Extracted page text data:
-------
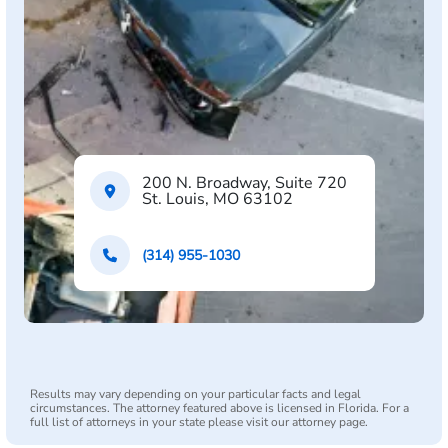
200 N. Broadway, Suite 720
St. Louis, MO 63102
(314) 955-1030
Results may vary depending on your particular facts and legal
circumstances. The attorney featured above is licensed in Florida. For a
full list of attorneys in your state please visit our attorney page.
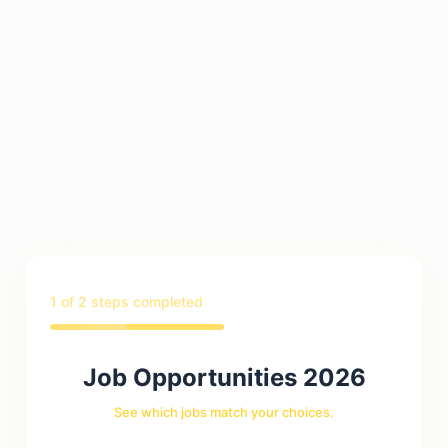
1
of 2 steps completed
Job Opportunities 2026
See which jobs match your choices.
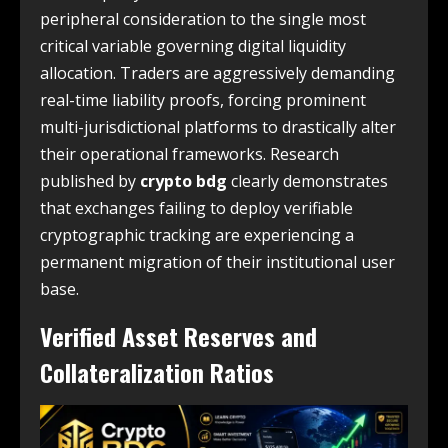
peripheral consideration to the single most
critical variable governing digital liquidity
allocation. Traders are aggressively demanding
real-time liability proofs, forcing prominent
multi-jurisdictional platforms to drastically alter
their operational frameworks. Research
published by
crypto bdg
clearly demonstrates
that exchanges failing to deploy verifiable
cryptographic tracking are experiencing a
permanent migration of their institutional user
base.
Verified Asset Reserves and
Collateralization Ratios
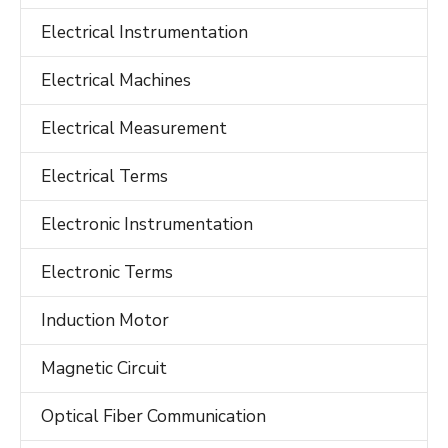
Electrical Instrumentation
Electrical Machines
Electrical Measurement
Electrical Terms
Electronic Instrumentation
Electronic Terms
Induction Motor
Magnetic Circuit
Optical Fiber Communication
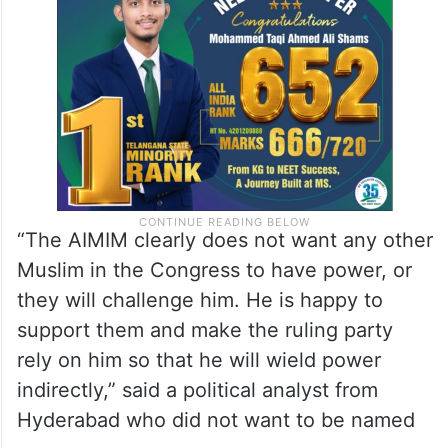
“The AIMIM clearly does not want any other
Muslim in the Congress to have power, or
they will challenge him. He is happy to
support them and make the ruling party
rely on him so that he will wield power
indirectly,” said a political analyst from
Hyderabad who did not want to be named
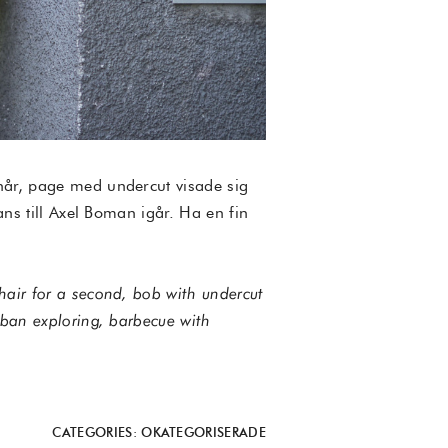
 hår, page med undercut visade sig
ans till Axel Boman igår. Ha en fin
hair for a second, bob with undercut
rban exploring, barbecue with
CATEGORIES:
OKATEGORISERADE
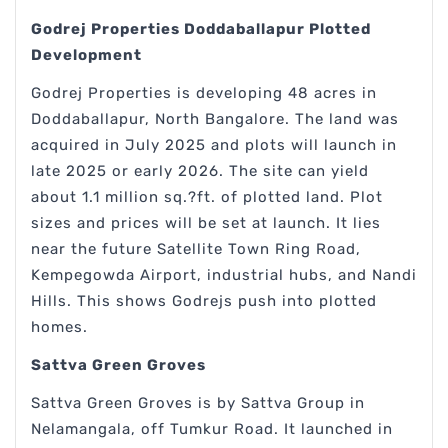
Godrej Properties Doddaballapur Plotted
Development
Godrej Properties is developing 48 acres in
Doddaballapur, North Bangalore. The land was
acquired in July 2025 and plots will launch in
late 2025 or early 2026. The site can yield
about 1.1 million sq.?ft. of plotted land. Plot
sizes and prices will be set at launch. It lies
near the future Satellite Town Ring Road,
Kempegowda Airport, industrial hubs, and Nandi
Hills. This shows Godrejs push into plotted
homes.
Sattva Green Groves
Sattva Green Groves is by Sattva Group in
Nelamangala, off Tumkur Road. It launched in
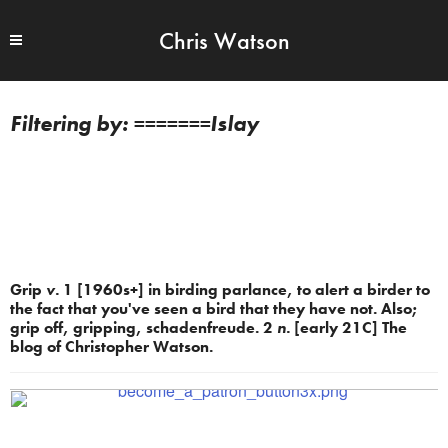
Chris Watson
=======Islay
Grip
v.
1 [1960s+] in birding parlance, to alert a birder to
the fact that you've seen a bird that they have not. Also;
grip off, gripping, schadenfreude. 2
n.
[early 21C] The
blog of Christopher Watson.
-------
Directions for this task: Retype the text of the records starting at the beginning and ending with the line that contains "See which jobs match your choices.", including both ends, and leave out the pictures.

Completed task:
200 N. Broadway, Suite 720
St. Louis, MO 63102
(314) 955-1030
Results may vary depending on your particular facts and legal
circumstances. The attorney featured above is licensed in Florida. For a
full list of attorneys in your state please visit our attorney page.
1
of 2 steps completed
Job Opportunities 2026
See which jobs match your choices.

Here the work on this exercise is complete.